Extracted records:

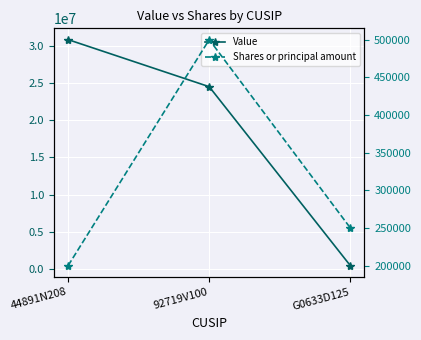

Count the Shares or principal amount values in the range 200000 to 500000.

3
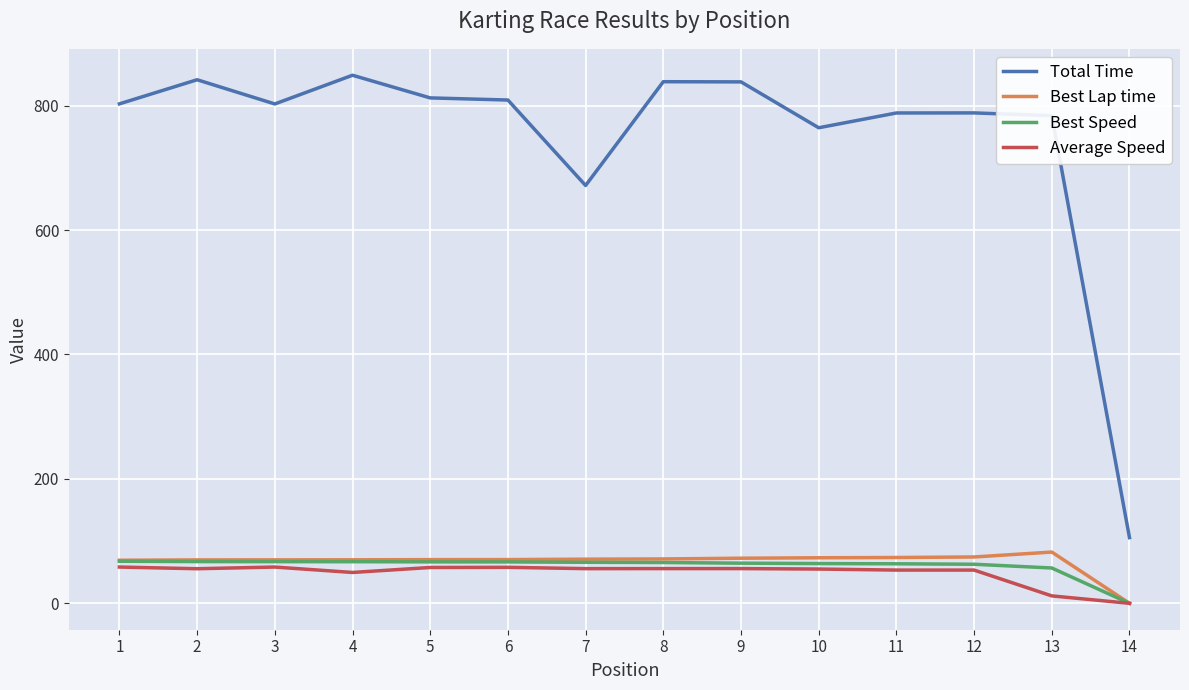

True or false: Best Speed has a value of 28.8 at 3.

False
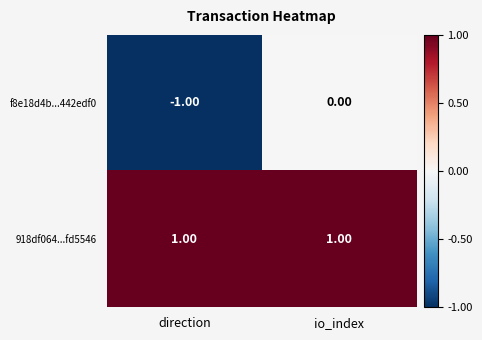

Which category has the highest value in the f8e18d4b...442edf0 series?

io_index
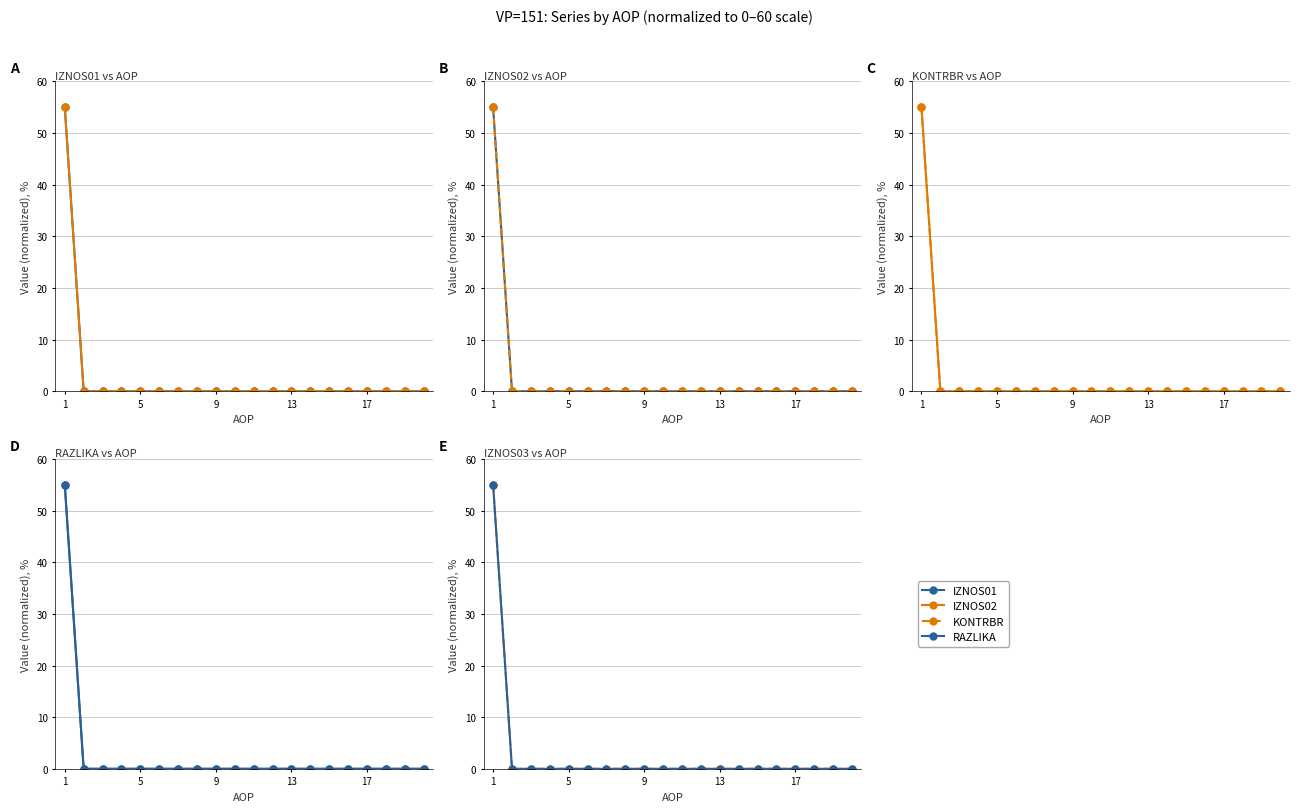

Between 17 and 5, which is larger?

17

_Your goal:_
Please transcribe the records exactly, line for line, leaving out the pictures.

_Solution:_
Count the Shares or principal amount values in the range 200000 to 500000.

3

True or false: Best Speed has a value of 28.8 at 3.

False

Which category has the highest value in the f8e18d4b...442edf0 series?

io_index

Between 17 and 5, which is larger?

17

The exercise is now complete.